> _Goal_:
Copy out everything from the first row down to the line containing "family: Tropaeolaceae", and replace each "common name" with "vernacular name". Keep everything else unchanged.
═════ Data to process ═════
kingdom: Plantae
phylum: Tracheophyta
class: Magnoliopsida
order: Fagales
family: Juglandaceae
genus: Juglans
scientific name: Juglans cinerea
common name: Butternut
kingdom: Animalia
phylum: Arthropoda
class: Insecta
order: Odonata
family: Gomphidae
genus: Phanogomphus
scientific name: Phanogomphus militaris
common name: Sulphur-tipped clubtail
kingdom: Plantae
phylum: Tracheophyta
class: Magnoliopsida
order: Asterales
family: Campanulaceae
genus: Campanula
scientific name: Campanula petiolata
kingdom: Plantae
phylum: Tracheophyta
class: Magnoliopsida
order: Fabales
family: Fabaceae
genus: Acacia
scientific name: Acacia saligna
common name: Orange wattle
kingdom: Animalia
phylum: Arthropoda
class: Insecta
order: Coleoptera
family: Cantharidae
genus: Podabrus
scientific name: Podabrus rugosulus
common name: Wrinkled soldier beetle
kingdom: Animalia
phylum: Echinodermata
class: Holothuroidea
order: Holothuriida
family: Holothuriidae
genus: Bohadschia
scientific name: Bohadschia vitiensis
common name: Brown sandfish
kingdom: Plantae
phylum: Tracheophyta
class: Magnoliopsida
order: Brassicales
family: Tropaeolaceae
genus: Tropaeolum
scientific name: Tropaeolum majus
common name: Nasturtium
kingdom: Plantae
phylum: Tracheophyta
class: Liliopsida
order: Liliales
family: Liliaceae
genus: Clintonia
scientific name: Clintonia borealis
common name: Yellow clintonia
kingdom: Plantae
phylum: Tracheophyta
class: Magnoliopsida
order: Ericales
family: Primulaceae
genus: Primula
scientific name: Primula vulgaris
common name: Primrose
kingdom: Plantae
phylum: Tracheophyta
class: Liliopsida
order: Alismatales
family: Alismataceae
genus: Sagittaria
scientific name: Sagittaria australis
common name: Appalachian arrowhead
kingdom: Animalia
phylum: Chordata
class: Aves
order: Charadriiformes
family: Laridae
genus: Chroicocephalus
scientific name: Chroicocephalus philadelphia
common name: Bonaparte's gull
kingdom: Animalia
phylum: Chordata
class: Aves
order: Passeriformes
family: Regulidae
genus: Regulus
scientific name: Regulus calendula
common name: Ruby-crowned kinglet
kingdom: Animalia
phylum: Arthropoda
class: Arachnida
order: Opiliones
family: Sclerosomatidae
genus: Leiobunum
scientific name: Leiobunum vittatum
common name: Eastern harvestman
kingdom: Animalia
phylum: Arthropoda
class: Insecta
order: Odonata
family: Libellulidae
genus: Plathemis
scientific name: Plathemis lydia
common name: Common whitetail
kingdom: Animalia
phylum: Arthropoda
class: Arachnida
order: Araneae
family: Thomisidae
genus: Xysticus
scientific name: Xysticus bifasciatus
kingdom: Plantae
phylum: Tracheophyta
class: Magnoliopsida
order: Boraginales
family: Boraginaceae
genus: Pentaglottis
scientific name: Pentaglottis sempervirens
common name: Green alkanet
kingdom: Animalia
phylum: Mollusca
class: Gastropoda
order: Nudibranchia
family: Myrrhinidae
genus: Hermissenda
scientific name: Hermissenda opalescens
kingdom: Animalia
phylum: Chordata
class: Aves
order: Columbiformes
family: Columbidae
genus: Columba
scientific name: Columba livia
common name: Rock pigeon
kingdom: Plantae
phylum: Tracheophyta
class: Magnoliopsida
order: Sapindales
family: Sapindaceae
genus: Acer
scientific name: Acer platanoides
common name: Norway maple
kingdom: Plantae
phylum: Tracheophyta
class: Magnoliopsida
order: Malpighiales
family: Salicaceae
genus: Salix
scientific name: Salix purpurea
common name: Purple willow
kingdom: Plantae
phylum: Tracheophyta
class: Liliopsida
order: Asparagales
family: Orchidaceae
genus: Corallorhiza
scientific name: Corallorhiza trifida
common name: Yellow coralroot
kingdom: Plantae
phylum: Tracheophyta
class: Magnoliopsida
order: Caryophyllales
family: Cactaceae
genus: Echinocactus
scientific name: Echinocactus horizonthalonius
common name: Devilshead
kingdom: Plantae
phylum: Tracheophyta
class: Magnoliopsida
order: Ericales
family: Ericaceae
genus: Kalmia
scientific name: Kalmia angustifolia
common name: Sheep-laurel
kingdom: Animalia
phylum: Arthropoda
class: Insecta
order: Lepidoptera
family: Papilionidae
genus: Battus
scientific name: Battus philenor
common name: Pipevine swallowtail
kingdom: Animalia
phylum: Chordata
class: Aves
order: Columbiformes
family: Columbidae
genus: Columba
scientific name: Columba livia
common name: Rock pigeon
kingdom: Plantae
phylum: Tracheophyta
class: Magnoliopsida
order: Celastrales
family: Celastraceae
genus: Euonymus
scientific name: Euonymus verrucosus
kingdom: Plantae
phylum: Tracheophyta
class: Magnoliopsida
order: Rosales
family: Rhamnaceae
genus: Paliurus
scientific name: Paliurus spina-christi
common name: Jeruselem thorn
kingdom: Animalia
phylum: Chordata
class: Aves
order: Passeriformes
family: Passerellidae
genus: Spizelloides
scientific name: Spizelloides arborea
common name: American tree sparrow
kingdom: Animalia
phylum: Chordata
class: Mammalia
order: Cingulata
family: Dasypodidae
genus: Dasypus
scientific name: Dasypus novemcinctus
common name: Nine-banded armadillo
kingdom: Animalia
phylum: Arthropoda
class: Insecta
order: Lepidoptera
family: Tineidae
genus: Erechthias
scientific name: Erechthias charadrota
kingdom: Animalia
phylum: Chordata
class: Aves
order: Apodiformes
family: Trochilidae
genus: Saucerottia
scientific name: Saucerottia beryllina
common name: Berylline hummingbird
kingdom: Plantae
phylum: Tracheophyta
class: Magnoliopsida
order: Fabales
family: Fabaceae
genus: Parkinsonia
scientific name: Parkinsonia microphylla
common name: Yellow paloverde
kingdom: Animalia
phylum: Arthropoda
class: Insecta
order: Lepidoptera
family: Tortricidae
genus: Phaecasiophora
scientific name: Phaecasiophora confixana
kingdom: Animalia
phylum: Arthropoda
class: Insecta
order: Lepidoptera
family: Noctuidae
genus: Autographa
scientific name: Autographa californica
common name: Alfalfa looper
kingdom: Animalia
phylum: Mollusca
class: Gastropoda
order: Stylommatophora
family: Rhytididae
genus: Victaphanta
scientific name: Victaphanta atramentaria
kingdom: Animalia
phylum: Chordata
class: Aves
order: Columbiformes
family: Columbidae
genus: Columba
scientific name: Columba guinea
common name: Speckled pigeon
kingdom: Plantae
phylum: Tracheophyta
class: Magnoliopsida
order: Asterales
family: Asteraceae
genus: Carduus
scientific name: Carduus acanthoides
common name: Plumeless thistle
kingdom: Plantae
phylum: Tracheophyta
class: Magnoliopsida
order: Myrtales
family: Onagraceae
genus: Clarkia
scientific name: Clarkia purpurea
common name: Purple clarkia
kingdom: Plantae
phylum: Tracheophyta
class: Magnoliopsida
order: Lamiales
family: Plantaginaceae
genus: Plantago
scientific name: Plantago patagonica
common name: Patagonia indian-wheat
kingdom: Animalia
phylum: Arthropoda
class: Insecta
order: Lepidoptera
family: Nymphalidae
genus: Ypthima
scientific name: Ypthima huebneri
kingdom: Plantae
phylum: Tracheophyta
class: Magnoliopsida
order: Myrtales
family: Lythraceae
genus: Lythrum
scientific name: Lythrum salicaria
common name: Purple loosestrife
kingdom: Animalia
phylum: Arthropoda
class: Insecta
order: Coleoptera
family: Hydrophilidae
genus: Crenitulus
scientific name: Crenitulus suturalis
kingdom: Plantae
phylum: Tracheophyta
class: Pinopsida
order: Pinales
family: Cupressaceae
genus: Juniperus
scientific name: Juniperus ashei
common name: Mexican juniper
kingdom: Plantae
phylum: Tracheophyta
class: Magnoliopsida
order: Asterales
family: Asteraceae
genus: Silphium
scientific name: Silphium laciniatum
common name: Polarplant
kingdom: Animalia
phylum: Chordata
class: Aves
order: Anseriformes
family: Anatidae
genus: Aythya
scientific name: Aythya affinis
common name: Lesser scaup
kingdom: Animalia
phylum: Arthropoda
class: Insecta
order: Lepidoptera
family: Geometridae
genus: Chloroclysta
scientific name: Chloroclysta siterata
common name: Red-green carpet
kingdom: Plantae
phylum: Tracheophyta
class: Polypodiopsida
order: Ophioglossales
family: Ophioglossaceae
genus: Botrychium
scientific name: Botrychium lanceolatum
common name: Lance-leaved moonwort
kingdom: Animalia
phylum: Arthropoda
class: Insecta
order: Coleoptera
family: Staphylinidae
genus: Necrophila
═════
> _Task result_:
kingdom: Plantae
phylum: Tracheophyta
class: Magnoliopsida
order: Fagales
family: Juglandaceae
genus: Juglans
scientific name: Juglans cinerea
vernacular name: Butternut
kingdom: Animalia
phylum: Arthropoda
class: Insecta
order: Odonata
family: Gomphidae
genus: Phanogomphus
scientific name: Phanogomphus militaris
vernacular name: Sulphur-tipped clubtail
kingdom: Plantae
phylum: Tracheophyta
class: Magnoliopsida
order: Asterales
family: Campanulaceae
genus: Campanula
scientific name: Campanula petiolata
kingdom: Plantae
phylum: Tracheophyta
class: Magnoliopsida
order: Fabales
family: Fabaceae
genus: Acacia
scientific name: Acacia saligna
vernacular name: Orange wattle
kingdom: Animalia
phylum: Arthropoda
class: Insecta
order: Coleoptera
family: Cantharidae
genus: Podabrus
scientific name: Podabrus rugosulus
vernacular name: Wrinkled soldier beetle
kingdom: Animalia
phylum: Echinodermata
class: Holothuroidea
order: Holothuriida
family: Holothuriidae
genus: Bohadschia
scientific name: Bohadschia vitiensis
vernacular name: Brown sandfish
kingdom: Plantae
phylum: Tracheophyta
class: Magnoliopsida
order: Brassicales
family: Tropaeolaceae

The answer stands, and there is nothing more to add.